L’histoire reprend plus ou moins fidèlement celle de l’illustre Doom 3. Une escouade de space-marines est envoyée non plus sur Mars mais bien sur son satellite Phobos afin d’assurer la sécurité des équipes de recherches de l’UAC, travaillant sur un projet de téléportation quantique top secret. Mais l’expérience va ouvrir le portail vers une dimension infernale d’où vont émerger des forces démoniaques semant le chaos au sein de la station. Les soldats devront donc batailler ferme face à des hordes de zombies déchaînés et des créatures de l’enfer, et empêcher l’infâme Docteur Betruger de mettre ses plans à exécution. L’intrigue mêle également une pseudo quête de rédemption (l’héroïne patriotique cherchant à se racheter d’une faute passée) à cette apocalypse pandémoniaque.
Suicide Squad
Doom Annihilation assume totalement son argument de série B et tente même de se faire plus gros qu’il ne l’est à travers une série de décors dignes d’un lasergame. Les acteurs sont tous des stéréotypes (l’ancien marine reconverti prêtre religieux, le docteur machiavélique atteint d’une folie des grandeurs, le grand gaillard qui s’avère être le plus couard) destinés à mourir au champ d’horreur. Dans ces conditions, tout semblait réuni pour orchestrer un excellent jeu de massacre gore, sanglant et jubilatoire. Malgré les efforts déployés par le réalisateur et quelques effets visuels plutôt convaincants (l’arrivée du vaisseau spatial aux abords de la station, le portail interdimensionnel) les choses se gâtent assez rapidement faute d’une mise en scène peu inventive et d’une direction artistique d’un trop petit calibre.

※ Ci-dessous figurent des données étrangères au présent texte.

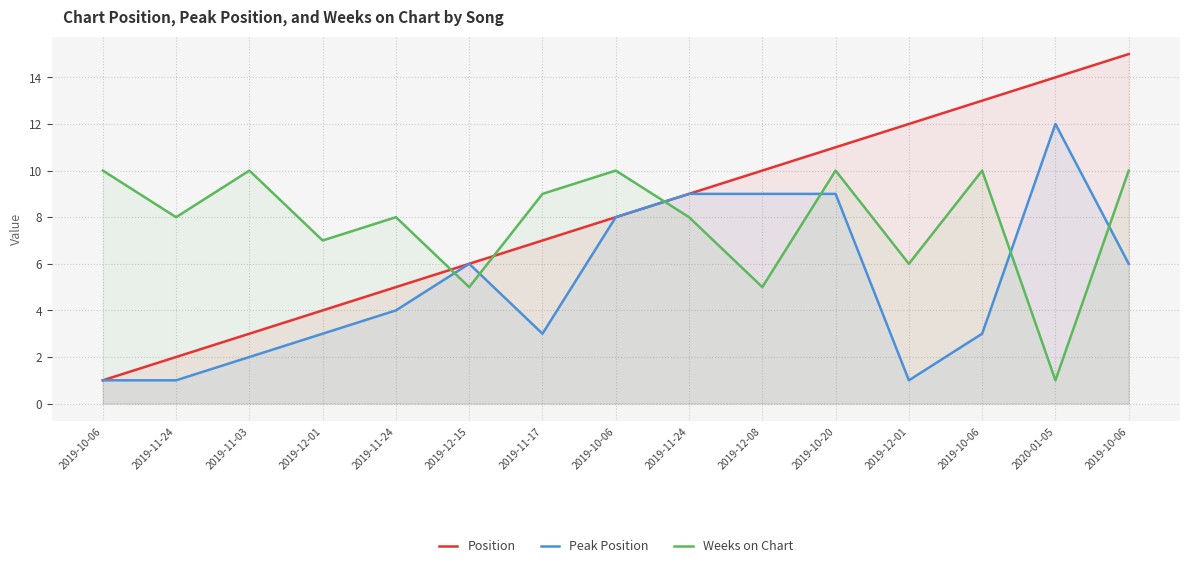

Which category has the lowest value across all series?

2019-10-06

Si les environnements cloisonnés de la station évoquent pour certains ceux de Doom 3 (on pense notamment à l’Usine Enpro où les couloirs des laboratoires maculés de sang et de corps), les effets d’éclairage, la gestion du cadre et de l’espace annihilent tout sentiment d’isolement et de claustration. De plus le sound design atmosphérique du jeu restait une masterclass qu’aucune de ses deux adaptations cinématographiques n’auront su restituer, préférant mettre l’emphase sur l’action décérébrée.
Reste tout de même le plaisir de retrouver une grande quantité d’effets pratiques (costumes en latex, monticules de corps et effets gores), chose assez rare en 2019 surtout dans une production de cet acabit. Ambitieux, Tony Giglio va même jusqu’à pousser le vice d’entre-ouvrir les portes de l’enfer afin d’y envoyer son héroïne désintégrer des hordes de démons au BFG. Cette séquence qui aurait dû constituer le point d’orgue du récit tend à ramener le film dans sa médiocrité pécuniaire et à occulter ses quelques points forts.